Fig 1.
General software structure of RPXDock.
A. User-defined inputs are given as options to the dock.py application. B. Within the application, input .pdb files are stored in the Body object as a PyRosetta pose. The Body class implements a Bounding Volume Hierarchy (BVH) for rapid operations on coordinates. C. The Spec and Sampler classes define the rigid-body DOFs the Body object is allowed to sample. D. Within the Search class, the Body object receives the DOFs as rigid body transforms (indicated as grid squares). Each transform is evaluated by the Motif and Score classes, which ranks the quality of residue-pair motifs at a given interface of a dock [17] and subsequently summarizes the residue-pair motif scores with additional interface quality metrics through a user-selected score function. The top scoring transforms are searched iteratively with higher resolution sampling and scoring in a hierarchical search algorithm. E. The final top scoring transforms from the search are fed into the Result class, which prunes the results using filter metrics and clusters the transforms based on backbone redundancy. F. The results are stored and output as transforms, which can be re-applied to the input Body object to generate a full-atom .pdb file of the resulting docked configuration.
Table 1.
Keywords associated with each currently supported architecture.
Fig 2.
Example inputs and docking output architectures currently supported by RPXDock.
X/Y/Z cartesian axes are shown in red, green, and blue respectively. Corresponding translational and rotational DOFs are sampled along and around these axes. Axes where DOFs are not sampled for an architecture are colored gray. A. Asymmetric docking samples 6 DOFs belonging to the first of two input monomers. B. Cyclic docking samples four DOFs belonging to an input monomer to generate a cyclic structure with its cyclic axis aligned to the Z axis. C-F. Oligomeric input structures must have their cyclic axis aligned to the Z axis and the input .pdb should only contain the asu (dark). Stacking, dihedral, polyhedral group, and wallpaper docking samples the rotational and translational DOF along the Z axis of the input cyclic oligomer, which is aligned during docking to the relevant rotational symmetry axes in the target architecture.
Fig 3.
Schematic representation of hierarchical sampling.
A. Schematic of a search grid for a single DOF keeping only the transforms that passed hierarchical scoring (blue) at each stage of search. This reduces the space searched at later stages where the search grid is subdivided at increasing resolution. B. A schematic depiction of protein backbones sampled with increasing resolution. The backbones shown would correspond to a single blue box at each stage of the search depicted in panel A; a cloud of such backbones would be sampled for each of the distinct docked configurations corresponding to each blue box. C. Residue-pair motifs are also evaluated at increasing resolution during each iteration of the search.
Fig 4.
Interface size bias by the sasa_priority score function.
A. 572 pairs of inputs were docked in a two-component icosahedral architecture at a–-weight_sasa value of 900, 1200, 1500, 1800, 2100, and 2400, with total area under each curve normalized to 1. B. The interface of the top-scoring docked configuration for ‐‐weight_sasa value of 900, 1500, and 2100 is highlighted (green). Estimated buried SASA calculated using Rosetta for these docks are 864, 1416, and 1795 Å2, respectively.
Table 2.
List of additional score functions.
Fig 5.
Docking and characterization of one- and two-component polyhedral assemblies using RPXDock.

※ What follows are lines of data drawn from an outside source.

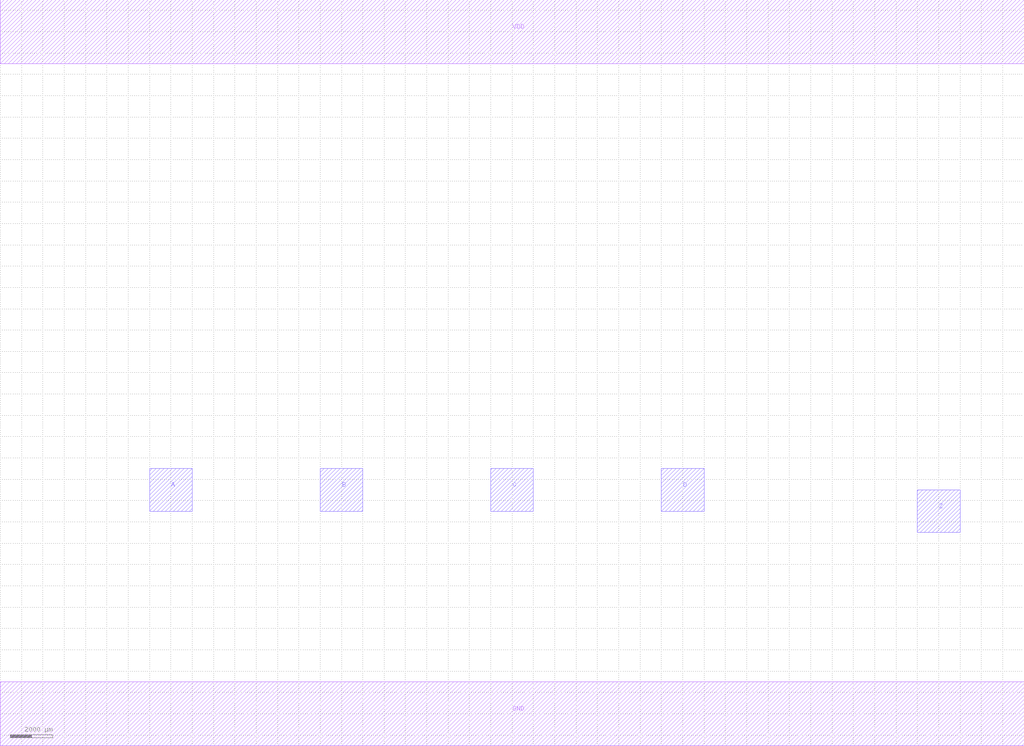
<source format=lef>
MACRO AND4
 CLASS CORE ;
 ORIGIN 0 0 ;
 FOREIGN AND4 0 0 ;
 SITE CORE ;
 SYMMETRY X Y R90 ;
  PIN VDD
   DIRECTION INOUT ;
   USE SIGNAL ;
   SHAPE ABUTMENT ;
    PORT
     CLASS CORE ;
       LAYER metal1 ;
        RECT 0.00000000 30500.00000000 48000.00000000 33500.00000000 ;
    END
  END VDD

  PIN GND
   DIRECTION INOUT ;
   USE SIGNAL ;
   SHAPE ABUTMENT ;
    PORT
     CLASS CORE ;
       LAYER metal1 ;
        RECT 0.00000000 -1500.00000000 48000.00000000 1500.00000000 ;
    END
  END GND

  PIN A
   DIRECTION INOUT ;
   USE SIGNAL ;
   SHAPE ABUTMENT ;
    PORT
     CLASS CORE ;
       LAYER metal2 ;
        RECT 7000.00000000 9500.00000000 9000.00000000 11500.00000000 ;
    END
  END A

  PIN B
   DIRECTION INOUT ;
   USE SIGNAL ;
   SHAPE ABUTMENT ;
    PORT
     CLASS CORE ;
       LAYER metal2 ;
        RECT 15000.00000000 9500.00000000 17000.00000000 11500.00000000 ;
    END
  END B

  PIN C
   DIRECTION INOUT ;
   USE SIGNAL ;
   SHAPE ABUTMENT ;
    PORT
     CLASS CORE ;
       LAYER metal2 ;
        RECT 23000.00000000 9500.00000000 25000.00000000 11500.00000000 ;
    END
  END C

  PIN D
   DIRECTION INOUT ;
   USE SIGNAL ;
   SHAPE ABUTMENT ;
    PORT
     CLASS CORE ;
       LAYER metal2 ;
        RECT 31000.00000000 9500.00000000 33000.00000000 11500.00000000 ;
    END
  END D

  PIN Z
   DIRECTION INOUT ;
   USE SIGNAL ;
   SHAPE ABUTMENT ;
    PORT
     CLASS CORE ;
       LAYER metal2 ;
        RECT 43000.00000000 8500.00000000 45000.00000000 10500.00000000 ;
    END
  END Z


END AND4

</source>
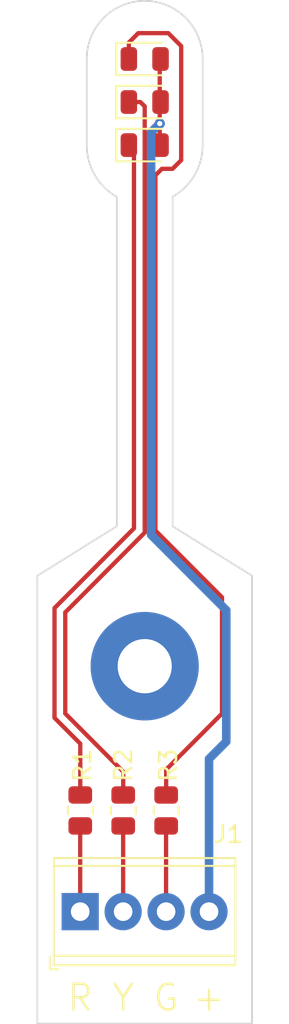
<source format=kicad_pcb>
(kicad_pcb (version 20211014) (generator pcbnew)

  (general
    (thickness 1.6)
  )

  (paper "A4")
  (layers
    (0 "F.Cu" signal)
    (31 "B.Cu" signal)
    (32 "B.Adhes" user "B.Adhesive")
    (33 "F.Adhes" user "F.Adhesive")
    (34 "B.Paste" user)
    (35 "F.Paste" user)
    (36 "B.SilkS" user "B.Silkscreen")
    (37 "F.SilkS" user "F.Silkscreen")
    (38 "B.Mask" user)
    (39 "F.Mask" user)
    (40 "Dwgs.User" user "User.Drawings")
    (41 "Cmts.User" user "User.Comments")
    (42 "Eco1.User" user "User.Eco1")
    (43 "Eco2.User" user "User.Eco2")
    (44 "Edge.Cuts" user)
    (45 "Margin" user)
    (46 "B.CrtYd" user "B.Courtyard")
    (47 "F.CrtYd" user "F.Courtyard")
    (48 "B.Fab" user)
    (49 "F.Fab" user)
    (50 "User.1" user)
    (51 "User.2" user)
    (52 "User.3" user)
    (53 "User.4" user)
    (54 "User.5" user)
    (55 "User.6" user)
    (56 "User.7" user)
    (57 "User.8" user)
    (58 "User.9" user)
  )

  (setup
    (stackup
      (layer "F.SilkS" (type "Top Silk Screen"))
      (layer "F.Paste" (type "Top Solder Paste"))
      (layer "F.Mask" (type "Top Solder Mask") (thickness 0.01))
      (layer "F.Cu" (type "copper") (thickness 0.035))
      (layer "dielectric 1" (type "core") (thickness 1.51) (material "FR4") (epsilon_r 4.5) (loss_tangent 0.02))
      (layer "B.Cu" (type "copper") (thickness 0.035))
      (layer "B.Mask" (type "Bottom Solder Mask") (thickness 0.01))
      (layer "B.Paste" (type "Bottom Solder Paste"))
      (layer "B.SilkS" (type "Bottom Silk Screen"))
      (copper_finish "None")
      (dielectric_constraints no)
    )
    (pad_to_mask_clearance 0.0762)
    (pcbplotparams
      (layerselection 0x00010fc_ffffffff)
      (disableapertmacros false)
      (usegerberextensions false)
      (usegerberattributes true)
      (usegerberadvancedattributes true)
      (creategerberjobfile true)
      (svguseinch false)
      (svgprecision 6)
      (excludeedgelayer true)
      (plotframeref false)
      (viasonmask false)
      (mode 1)
      (useauxorigin false)
      (hpglpennumber 1)
      (hpglpenspeed 20)
      (hpglpendiameter 15.000000)
      (dxfpolygonmode true)
      (dxfimperialunits true)
      (dxfusepcbnewfont true)
      (psnegative false)
      (psa4output false)
      (plotreference true)
      (plotvalue true)
      (plotinvisibletext false)
      (sketchpadsonfab false)
      (subtractmaskfromsilk false)
      (outputformat 1)
      (mirror false)
      (drillshape 0)
      (scaleselection 1)
      (outputdirectory "")
    )
  )

  (net 0 "")
  (net 1 "Net-(D1-Pad1)")
  (net 2 "Net-(D2-Pad1)")
  (net 3 "Net-(D3-Pad1)")
  (net 4 "Net-(J1-Pad1)")
  (net 5 "Net-(D1-Pad2)")
  (net 6 "Net-(J1-Pad2)")
  (net 7 "Net-(J1-Pad3)")
  (net 8 "unconnected-(H2-Pad1)")

  (footprint "LED_SMD:LED_0805_2012Metric" (layer "F.Cu") (at 32.385 138.43))

  (footprint "MountingHole:MountingHole_3.2mm_M3_Pad" (layer "F.Cu") (at 32.385 169.164))

  (footprint "Resistor_SMD:R_0805_2012Metric" (layer "F.Cu") (at 31.115 177.673 -90))

  (footprint "LED_SMD:LED_0805_2012Metric" (layer "F.Cu") (at 32.385 135.89))

  (footprint "Resistor_SMD:R_0805_2012Metric" (layer "F.Cu") (at 28.575 177.673 -90))

  (footprint "Resistor_SMD:R_0805_2012Metric" (layer "F.Cu") (at 33.655 177.673 -90))

  (footprint "LED_SMD:LED_0805_2012Metric" (layer "F.Cu") (at 32.385 133.35))

  (footprint "TerminalBlock_Phoenix:TerminalBlock_Phoenix_MPT-0,5-4-2.54_1x04_P2.54mm_Horizontal" (layer "F.Cu") (at 28.57 183.642))

  (gr_line (start 30.734 160.909) (end 26.035 163.83) (layer "Edge.Cuts") (width 0.1) (tstamp 065becf1-140b-4654-8faa-1eccc86d4ad6))
  (gr_line (start 35.814 138.43) (end 35.814 133.35) (layer "Edge.Cuts") (width 0.1) (tstamp 0fece75f-37cf-48a2-9ac7-c1e402882147))
  (gr_line (start 34.036 141.478) (end 34.036 160.909) (layer "Edge.Cuts") (width 0.1) (tstamp 14467ef0-71b0-4bf8-b7fd-755987d5fd23))
  (gr_line (start 30.734 141.478) (end 30.734 160.909) (layer "Edge.Cuts") (width 0.1) (tstamp 153bdf07-3c75-4272-9d8b-774361a88d10))
  (gr_arc (start 30.734 141.478) (mid 29.432988 140.19434) (end 28.956 138.43) (layer "Edge.Cuts") (width 0.1) (tstamp 32a16d4a-548e-462e-869a-5bf5cc465588))
  (gr_arc (start 28.956 133.35) (mid 32.385 129.921) (end 35.814 133.35) (layer "Edge.Cuts") (width 0.1) (tstamp 6081f9d1-6c37-4c93-957a-aa2cb9fda0e9))
  (gr_line (start 28.956 133.35) (end 28.956 138.43) (layer "Edge.Cuts") (width 0.1) (tstamp 715d21c6-d74c-4b07-a939-c67410406db3))
  (gr_line (start 38.735 163.83) (end 34.036 160.909) (layer "Edge.Cuts") (width 0.1) (tstamp 7fe969d8-0842-45f4-99f5-fd881186b64c))
  (gr_line (start 26.035 163.83) (end 26.035 190.246) (layer "Edge.Cuts") (width 0.1) (tstamp 9882854f-aded-4184-81c6-4e8e5f1e27dc))
  (gr_line (start 38.735 190.246) (end 38.735 163.83) (layer "Edge.Cuts") (width 0.1) (tstamp bf00eea9-3f13-4910-88b2-bae27d0fa025))
  (gr_line (start 26.035 190.246) (end 38.735 190.246) (layer "Edge.Cuts") (width 0.1) (tstamp d44392ac-6358-4899-818e-7952ca4d90e5))
  (gr_arc (start 35.814 138.43) (mid 35.337012 140.19434) (end 34.036 141.478) (layer "Edge.Cuts") (width 0.1) (tstamp ea4b8035-4465-44d5-a8ea-43b691384489))
  (gr_text "+" (at 36.195 188.722) (layer "F.SilkS") (tstamp 132bf054-5fb2-4526-9982-5df966f135d5)
    (effects (font (size 1.524 1.524) (thickness 0.15)))
  )
  (gr_text "R" (at 28.575 188.722) (layer "F.SilkS") (tstamp 52eed301-5cca-404a-95e9-75fd23423037)
    (effects (font (size 1.524 1.524) (thickness 0.15)))
  )
  (gr_text "G" (at 33.655 188.722) (layer "F.SilkS") (tstamp 8a5a8259-66c2-47f0-90e0-574ca55d1dfc)
    (effects (font (size 1.524 1.524) (thickness 0.15)))
  )
  (gr_text "Y" (at 31.115 188.722) (layer "F.SilkS") (tstamp f24dea9f-4229-47de-83bb-c314df8eccca)
    (effects (font (size 1.524 1.524) (thickness 0.15)))
  )

  (segment (start 27.051 172.212) (end 27.051 165.735) (width 0.254) (layer "F.Cu") (net 1) (tstamp 0b665343-0340-4041-ac04-47022f436d3e))
  (segment (start 28.575 173.736) (end 27.051 172.212) (width 0.254) (layer "F.Cu") (net 1) (tstamp 5747eb22-0613-4568-8e83-3cd5ce87bade))
  (segment (start 31.75 161.036) (end 31.75 138.7325) (width 0.254) (layer "F.Cu") (net 1) (tstamp 8f230a90-7ef8-42ee-ad70-43e54d3920d4))
  (segment (start 27.051 165.735) (end 31.75 161.036) (width 0.254) (layer "F.Cu") (net 1) (tstamp e544eade-5ec2-496e-b680-0ae8781f1be1))
  (segment (start 28.575 176.7605) (end 28.575 173.736) (width 0.254) (layer "F.Cu") (net 1) (tstamp ef3320d0-26cf-48f3-bb60-2549819cfb4a))
  (segment (start 31.75 138.7325) (end 31.4475 138.43) (width 0.254) (layer "F.Cu") (net 1) (tstamp ff35038e-2f64-4082-bd7f-a4eaa8cc6028))
  (segment (start 32.385 136.144) (end 32.131 135.89) (width 0.254) (layer "F.Cu") (net 2) (tstamp 0cf8a332-2dd1-4ee1-a447-c185f91bfd1a))
  (segment (start 32.131 135.89) (end 31.4475 135.89) (width 0.254) (layer "F.Cu") (net 2) (tstamp 15d1eff0-3d3e-4032-a100-03168ce91a78))
  (segment (start 32.385 161.29) (end 32.385 136.144) (width 0.254) (layer "F.Cu") (net 2) (tstamp 1e49bc7f-e12b-4814-8f3c-81debbfb8897))
  (segment (start 31.115 175.387) (end 27.686 171.958) (width 0.254) (layer "F.Cu") (net 2) (tstamp 424395a3-f58a-469c-89d6-db5e05a93a58))
  (segment (start 27.686 171.958) (end 27.686 165.989) (width 0.254) (layer "F.Cu") (net 2) (tstamp 82a17556-9085-4858-912b-216049560472))
  (segment (start 27.686 165.989) (end 32.385 161.29) (width 0.254) (layer "F.Cu") (net 2) (tstamp 8fba2094-5a5f-4fc8-b979-912f98140975))
  (segment (start 31.115 176.7605) (end 31.115 175.387) (width 0.254) (layer "F.Cu") (net 2) (tstamp e56c2227-4375-4dac-a3dc-ef4ae338b824))
  (segment (start 36.957 165.1) (end 36.957 171.958) (width 0.254) (layer "F.Cu") (net 3) (tstamp 1805ac3b-378c-4055-91cd-2f3145731959))
  (segment (start 32.004 131.826) (end 33.782 131.826) (width 0.254) (layer "F.Cu") (net 3) (tstamp 19eae813-3f9c-4387-8867-e9f1a2605479))
  (segment (start 34.544 139.319) (end 34.036 139.827) (width 0.254) (layer "F.Cu") (net 3) (tstamp 1bd7e372-390c-47ea-bf39-caea8a8ea6cb))
  (segment (start 33.401267 139.827) (end 33.02 140.208267) (width 0.254) (layer "F.Cu") (net 3) (tstamp 26adf550-b8a9-4bcc-992f-906394708a05))
  (segment (start 33.02 140.208267) (end 33.02 161.163) (width 0.254) (layer "F.Cu") (net 3) (tstamp 29c58a8d-79c9-4575-9a0e-2c51fcae4950))
  (segment (start 36.957 171.958) (end 33.655 175.26) (width 0.254) (layer "F.Cu") (net 3) (tstamp 4d782952-14cf-4b42-a755-61001c9cdc34))
  (segment (start 33.655 175.26) (end 33.655 176.7605) (width 0.254) (layer "F.Cu") (net 3) (tstamp 6cb91fba-930b-4852-ac0f-c577244caff6))
  (segment (start 31.4475 132.3825) (end 32.004 131.826) (width 0.254) (layer "F.Cu") (net 3) (tstamp 7ac91a2e-ca79-4af9-a2b0-509957981fd3))
  (segment (start 33.02 161.163) (end 36.957 165.1) (width 0.254) (layer "F.Cu") (net 3) (tstamp 806bdf03-7d5b-4f66-a073-8601c7fc3983))
  (segment (start 34.036 139.827) (end 33.401267 139.827) (width 0.254) (layer "F.Cu") (net 3) (tstamp 987ebfcb-7270-4d10-a4c2-10a4e40b9b68))
  (segment (start 33.782 131.826) (end 34.544 132.588) (width 0.254) (layer "F.Cu") (net 3) (tstamp dd6bbedb-d662-454c-b91a-5c6ae99ff88d))
  (segment (start 34.544 132.588) (end 34.544 139.319) (width 0.254) (layer "F.Cu") (net 3) (tstamp e3789091-554e-4227-92a4-2643a4d6049a))
  (segment (start 31.4475 133.35) (end 31.4475 132.3825) (width 0.254) (layer "F.Cu") (net 3) (tstamp eb66ca34-09ee-4e4d-911b-e79395d9d218))
  (segment (start 28.57 183.642) (end 28.57 178.5905) (width 0.254) (layer "F.Cu") (net 4) (tstamp 321affea-4622-4ab6-9b37-96ea9d4a5fb0))
  (segment (start 28.57 178.5905) (end 28.575 178.5855) (width 0.254) (layer "F.Cu") (net 4) (tstamp bd10e7a3-7e95-45e2-9eca-aedcc36dea85))
  (segment (start 33.274 133.3985) (end 33.3225 133.35) (width 0.254) (layer "F.Cu") (net 5) (tstamp 7c4c37f5-27f2-4c78-895e-aac90b1ff2d3))
  (segment (start 33.274 138.3815) (end 33.3225 138.43) (width 0.254) (layer "F.Cu") (net 5) (tstamp 8527c7dd-d3f9-4410-8bff-66949aecc690))
  (segment (start 33.274 137.16) (end 33.274 138.3815) (width 0.254) (layer "F.Cu") (net 5) (tstamp b03ae8ee-dd50-450c-8068-26ed48c2ab70))
  (segment (start 33.274 137.16) (end 33.274 133.3985) (width 0.254) (layer "F.Cu") (net 5) (tstamp f9c966c3-023f-44b6-8d2f-761a263ffd12))
  (via (at 33.274 137.16) (size 0.6096) (drill 0.3048) (layers "F.Cu" "B.Cu") (net 5) (tstamp 08d5aa82-6678-4e71-af46-e75f9166b74a))
  (segment (start 36.19 174.63) (end 36.19 183.642) (width 0.508) (layer "B.Cu") (net 5) (tstamp 1081f526-e60d-4494-a844-11bb7163d2fc))
  (segment (start 37.211 165.862) (end 37.211 173.609) (width 0.508) (layer "B.Cu") (net 5) (tstamp 28fc30b5-2615-475e-8108-4cfd709a17ff))
  (segment (start 32.766 137.668) (end 32.766 161.417) (width 0.508) (layer "B.Cu") (net 5) (tstamp 765e6377-d94f-4ba5-8068-c9a6acaf27ea))
  (segment (start 37.211 173.609) (end 36.19 174.63) (width 0.508) (layer "B.Cu") (net 5) (tstamp c4af3a96-dcb7-454d-909e-06379977a639))
  (segment (start 32.766 161.417) (end 37.211 165.862) (width 0.508) (layer "B.Cu") (net 5) (tstamp d7f7f029-b872-4f5d-beb3-933287fe657e))
  (segment (start 33.274 137.16) (end 32.766 137.668) (width 0.508) (layer "B.Cu") (net 5) (tstamp f2b22397-ad56-430b-9fd0-dfae35c9d5de))
  (segment (start 31.11 178.5905) (end 31.11 183.642) (width 0.254) (layer "F.Cu") (net 6) (tstamp 08144e68-1c88-4afc-9f29-09020c47741a))
  (segment (start 31.115 178.5855) (end 31.11 178.5905) (width 0.254) (layer "F.Cu") (net 6) (tstamp e15d13c6-7e83-4645-88ad-b2cc41010bbe))
  (segment (start 33.65 178.5905) (end 33.65 183.642) (width 0.254) (layer "F.Cu") (net 7) (tstamp bd03caa2-23cc-4fa3-97af-793be2e07338))
  (segment (start 33.655 178.5855) (end 33.65 178.5905) (width 0.254) (layer "F.Cu") (net 7) (tstamp d93b050e-c9c8-4dc9-ae37-8485e65e9345))

)

</source>
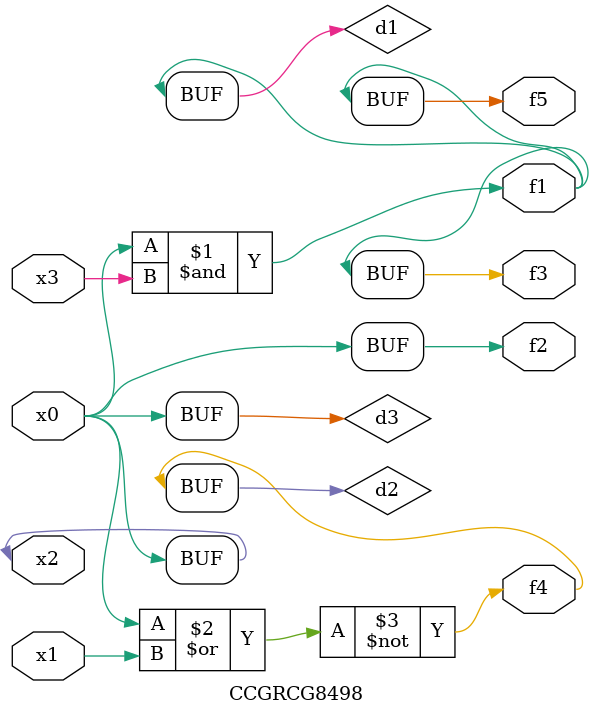
<source format=v>
module CCGRCG8498(
	input x0, x1, x2, x3,
	output f1, f2, f3, f4, f5
);

	wire d1, d2, d3;

	and (d1, x2, x3);
	nor (d2, x0, x1);
	buf (d3, x0, x2);
	assign f1 = d1;
	assign f2 = d3;
	assign f3 = d1;
	assign f4 = d2;
	assign f5 = d1;
endmodule

</source>
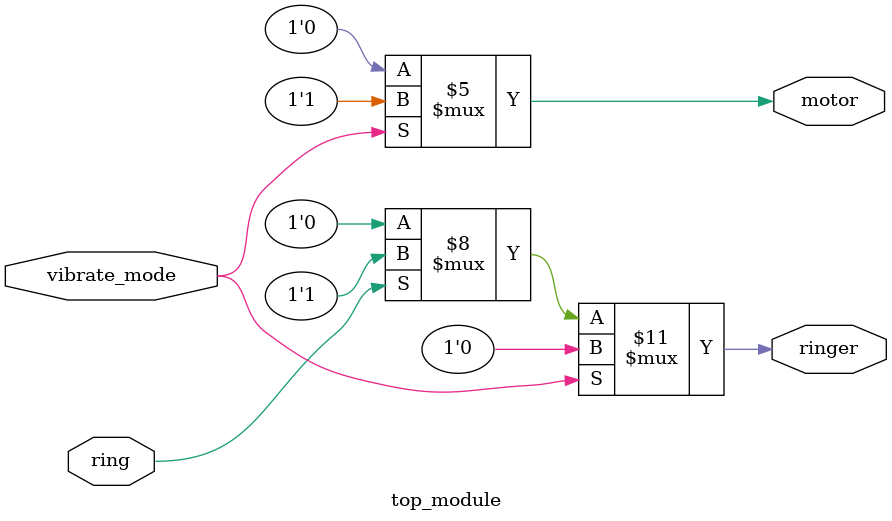
<source format=sv>
module top_module(
	input ring, 
	input vibrate_mode,
	output ringer,
	output motor
);
  
  reg ringer;
  reg motor;
  
  always @(*)
  begin
    if(vibrate_mode)
    begin
      ringer <= 0;
      motor <= 1;
    end
    else
    begin
      if(ring)
      begin
        ringer <= 1;
        motor <= 0;
      end
      else
      begin
        ringer <= 0;
        motor <= 0;
      end
    end
  end
    
endmodule

</source>
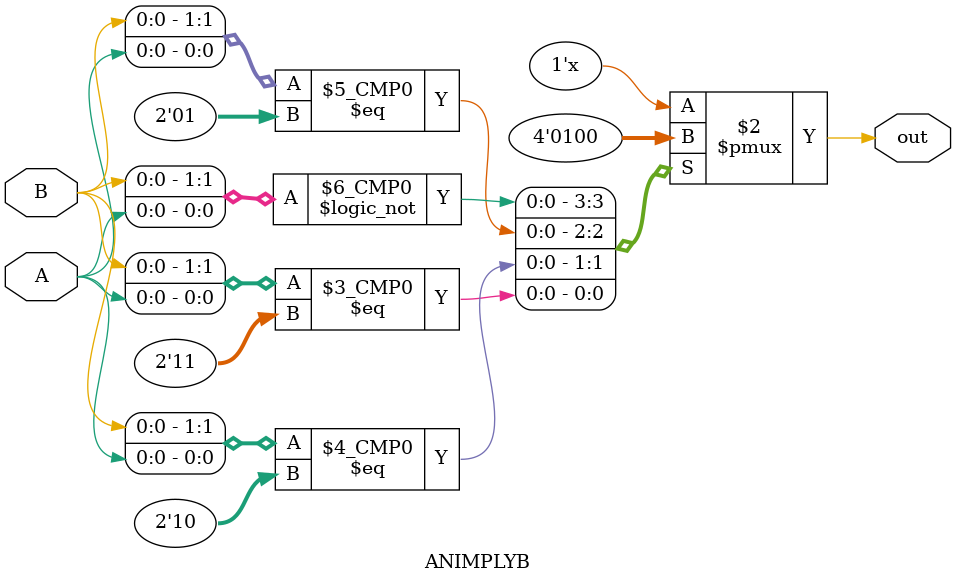
<source format=v>


module ANIMPLYB(output out,input A,B);
always@(B,A)
 begin
  case({B,A})
   2'b00: {out} = 1'b0;
   2'b01: {out} = 1'b1;
   2'b10: {out} = 1'b0;
   2'b11: {out} = 1'b0;
  endcase
 end
endmodule


</source>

A. Models of one- and two-component docked polyhedral assemblies with the oligomeric building blocks in purple and orange. The asymmetric unit of each assembly, comprising one subunit of each building block, is colored dark purple and dark orange. B. Reference-free 2D class averages from negative stain electron microscopy. Each assembly is viewed along several axes of symmetry. C. 3D density maps reconstructed from selected 2D class averages. D. Overlays of each design model fit into its 3D density map, confirming that each design assembles to the architecture identified by RPXDock. E. Characterization of the two-component octahedral assembly O43-rpxdock-EK1 by cryogenic electron microscopy. The design model is colored as in A). To the right are representative 2D class averages showing different axes of symmetry and a reconstructed 3D map at 3.7 Å resolution. The overlay of the original dock (orange and purple) with the model built from the 3D reconstruction (gray) shows 4 Å Cα root mean square deviation between the original dock and cryoEM structure over 48 chains.